Print the entries verbatim, leaving out the images they contain.
↓↓↓
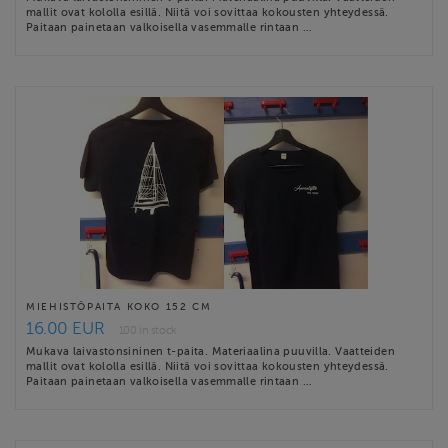
mallit ovat kololla esillä. Niitä voi sovittaa kokousten yhteydessä.
Paitaan painetaan valkoisella vasemmalle rintaan …
MIEHISTÖPAITA KOKO 152 CM
16.00 EUR
100 in stock
Mukava laivastonsininen t-paita. Materiaalina puuvilla. Vaatteiden
mallit ovat kololla esillä. Niitä voi sovittaa kokousten yhteydessä.
Paitaan painetaan valkoisella vasemmalle rintaan …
↑↑↑
## Exercise answer:
mallit ovat kololla esillä. Niitä voi sovittaa kokousten yhteydessä.
Paitaan painetaan valkoisella vasemmalle rintaan …
MIEHISTÖPAITA KOKO 152 CM
16.00 EUR
100 in stock
Mukava laivastonsininen t-paita. Materiaalina puuvilla. Vaatteiden
mallit ovat kololla esillä. Niitä voi sovittaa kokousten yhteydessä.
Paitaan painetaan valkoisella vasemmalle rintaan …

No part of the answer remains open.